As autoridades americanas disseram acreditar que a maioria dos espiões acusados havia nascido na Rússia e recebido treinamento sofisticado antes de mudar-se para os EUA, posando como casais.

Eles conseguiram contato com vários americanos de influência ou conhecimento, incluindo um "proeminente financista nova-iorquino", descrito como um investidor político com laços pessoais com um funcionário do gabinete governamental, um ex-oficial de segurança de alto escalão e um especialista em armas nucleares. 

Mas eles não foram instruídos a procurar empregos no governo porque os chefes de espionagem em Moscou acreditavam que suas histórias de disfarce não resistiriam a uma investigação séria de seu passado.

Portanto, sua tarefa era simplesmente alimentar Moscou com documentos informativos sobre temas de questões econômica, sobre as principais personalidades do governo americano, além de assuntos diplomáticos e militares.

Mas por que a inteligência russa pediria essas informações de pessoas que se estabeleceram em Nova Jersey, como um dos casais - ou perdido em Yonkers, como Neil Simon poderia ter dito de outro dos casais que viveu naquela cidade na fronteira norte de Nova York - em vez de, por exemplo, especialistas na Embaixada Russa em Moscou ou em Washington?

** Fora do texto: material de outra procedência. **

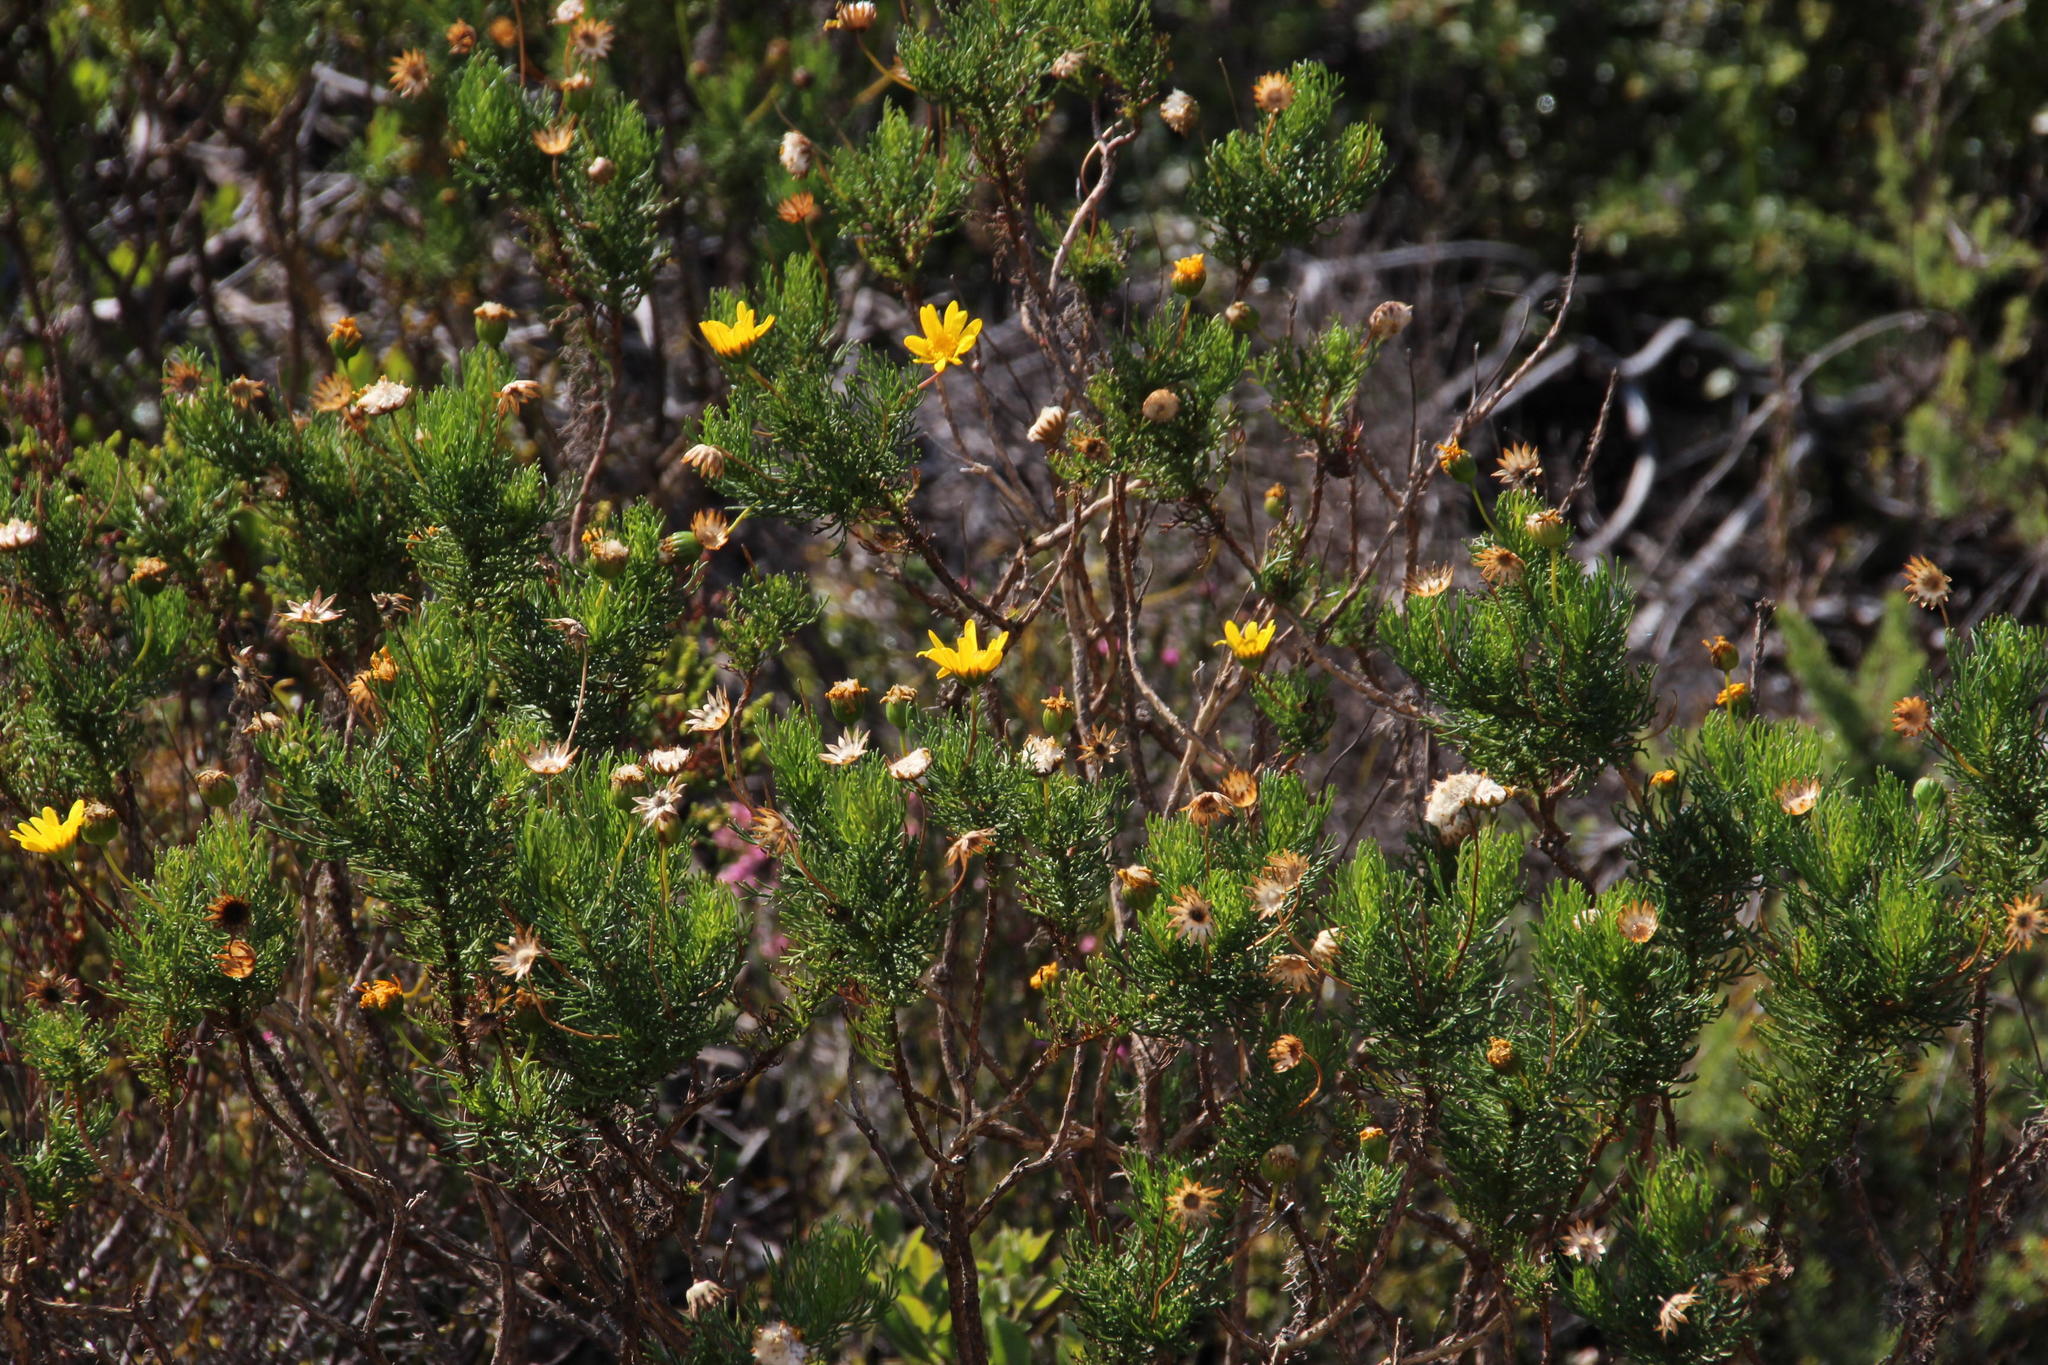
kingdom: Plantae
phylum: Tracheophyta
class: Magnoliopsida
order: Asterales
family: Asteraceae
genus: Euryops
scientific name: Euryops abrotanifolius
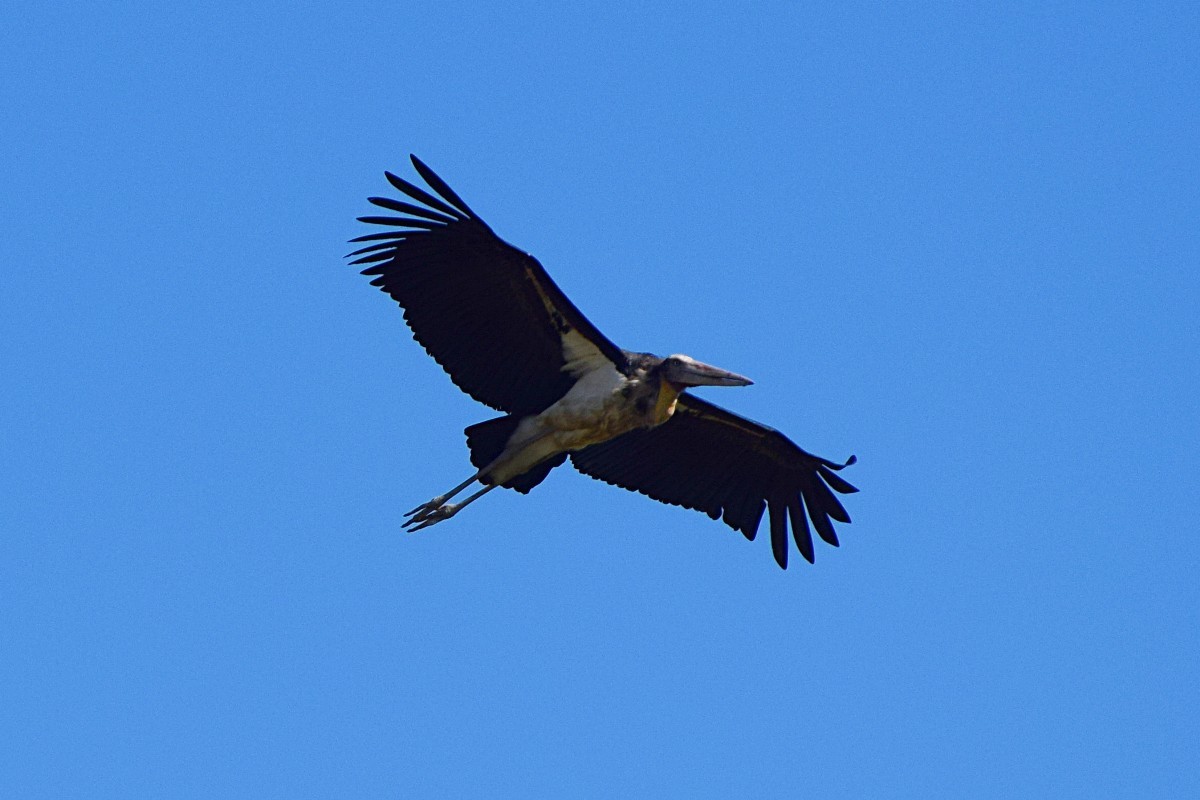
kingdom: Animalia
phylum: Chordata
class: Aves
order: Ciconiiformes
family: Ciconiidae
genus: Leptoptilos
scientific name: Leptoptilos javanicus
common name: Lesser adjutant
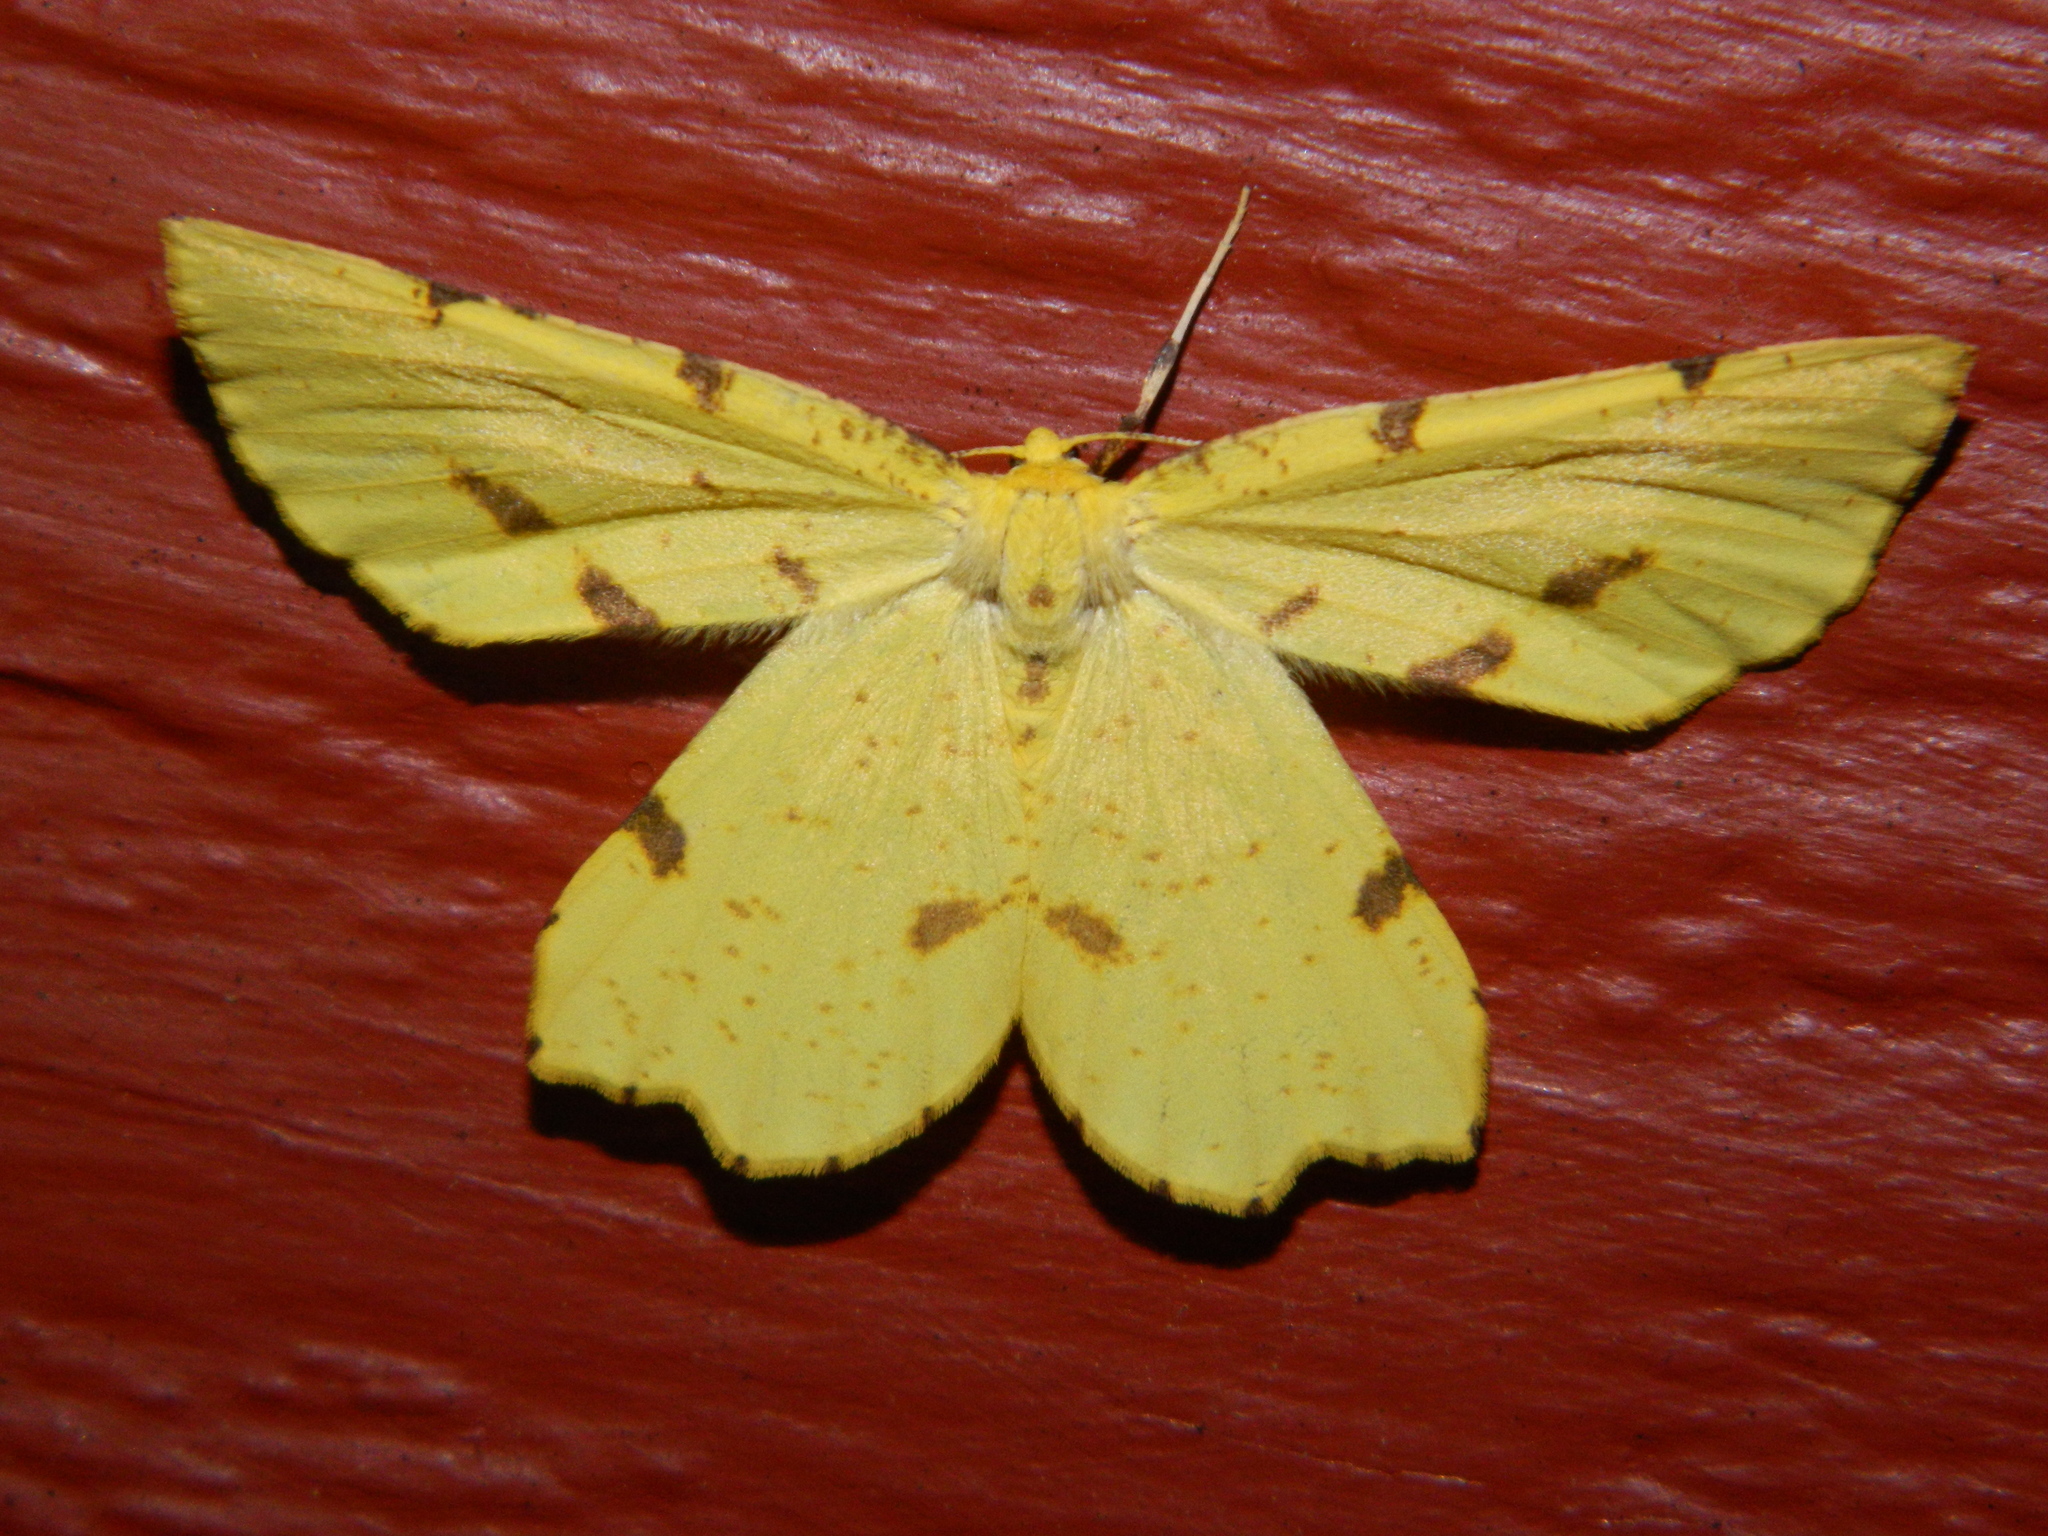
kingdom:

"Eles tinham passe livre", disse Milton A. Bearden, que atuou por três décadas no serviço clandestino da CIA e coordenou a Divisão Soviética e do Leste Europeu entre 1989 e 1992, durante a queda da união. "Talvez acabe morando ao lado de um cara que é o diretor de equipe em algum comitê e faremos churrascos ou treinarei seu filho no time da escola", disse Bearden. "O que temos a perder?"

No final, o desafio de Moscou em uma operação de longa duração como essa era garantir que seus agentes permaneceriam leais em meio aos confortos da vida suburbana americana.

Após o colapso do comunismo, disse Bearden, vários agentes checos "clandestinos" nos EUA se recusaram a voltar para casa, dizendo que sentiam haver se tornado americanos.